Konferensi pers ungkap kasus upaya penyelundupan 8,2 kilogram sabu oleh Polresta Sidoarjo dan BNNP Jatim.
SIDOARJO, BANGSAONLINE.com - Satresnarkoba Polresta Sidoarjo bersama BNNP Jawa Timur mengungkap upaya penyelundupan narkotika jenis sabu seberat 8,2 kilogram dan 10 butir pil ekstasi. Dari kasus ini, petugas mengamankan dua wanita sebagai tersangka.
Hasil ungkap kasus ini disampaikan dalam konferensi pers di Mako Polresta Sidoarjo, pada Selasa (21/10/2025) oleh Kapolresta Sidoarjo Kombes Pol. Christian Tobing, Kepala BNNP Jawa Timur Brigjen Pol. Budi Mulyanto, Kepala BNNK Sidoarjo Kombes Pol. Gatot Soegeng Soesanto, serta Penyidik Madya BNNP Jatim AKBP Eko Hengky Prayitno dan Kasatresnarkoba Polresta Sidoarjo Kompol Riki Donaire Piliang.
BACA JUGA:
Christian Tobing mengatakan, pengungkapan ini berawal dari informasi yang diterima petugas Satresnarkoba pada 18 September 2025 terkait penyelundupan narkotika melalui Bandara Internasional Juanda.

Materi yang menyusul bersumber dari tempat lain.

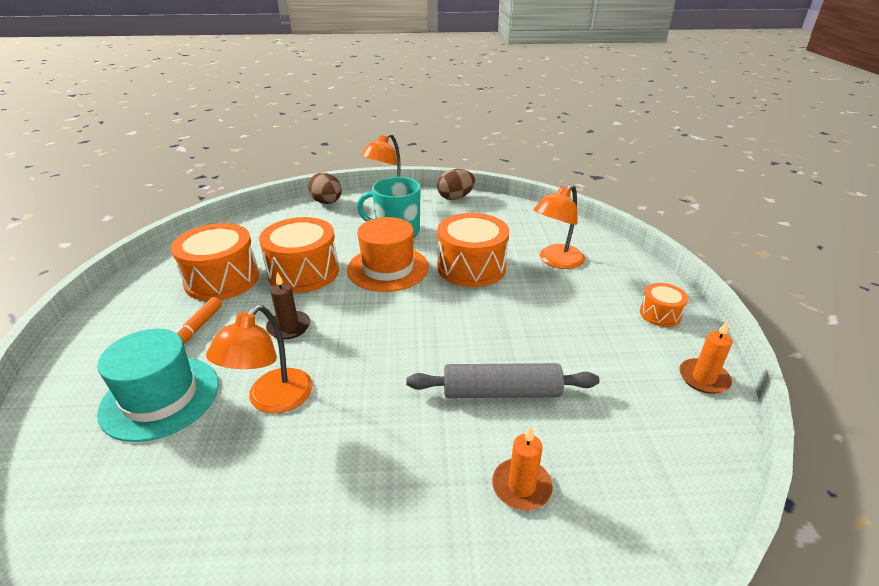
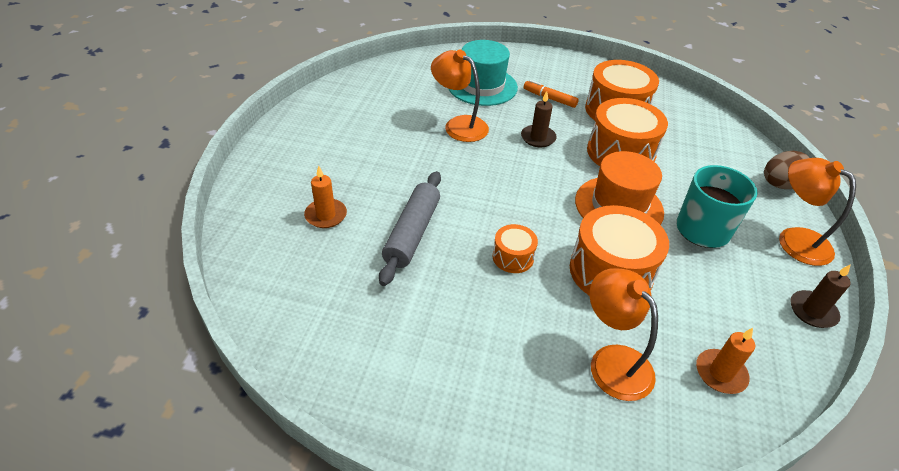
camera: 105 degrees right, 10 degrees up
brown egg [437,169,475,200] -> brown candle [790,264,851,328]
orange drum [640,283,688,327] -> orange drum moved to [492,224,538,273]
orange candle [679,320,733,394] -> orange candle moved to [696,328,755,394]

"Kami menerima informasi dari Denpom Lanudal Juanda terkait penggagalan upaya penyelundupan sabu yang dikirim melalui pesawat Batik Air rute Surabaya-Jakarta. Dari temuan itu, petugas menemukan satu plastik besar berisi sabu seberat lebih dari 500 gram," ujar Christian Tobing.
Selanjutnya, pada 23 September 2025, petugas melakukan pengembangan dan berhasil mengamankan tersangka ARF (22) di Tangerang, saat menerima paket yang berisi narkotika golongan I jenis sabu seberat 477 gram.
Kemudian, pada 25 September 2025, petugas menangkap tersangka WLN (27), warga Sidoarjo, Jawa Timur, di Stasiun Pasar Senen, Jakarta Pusat.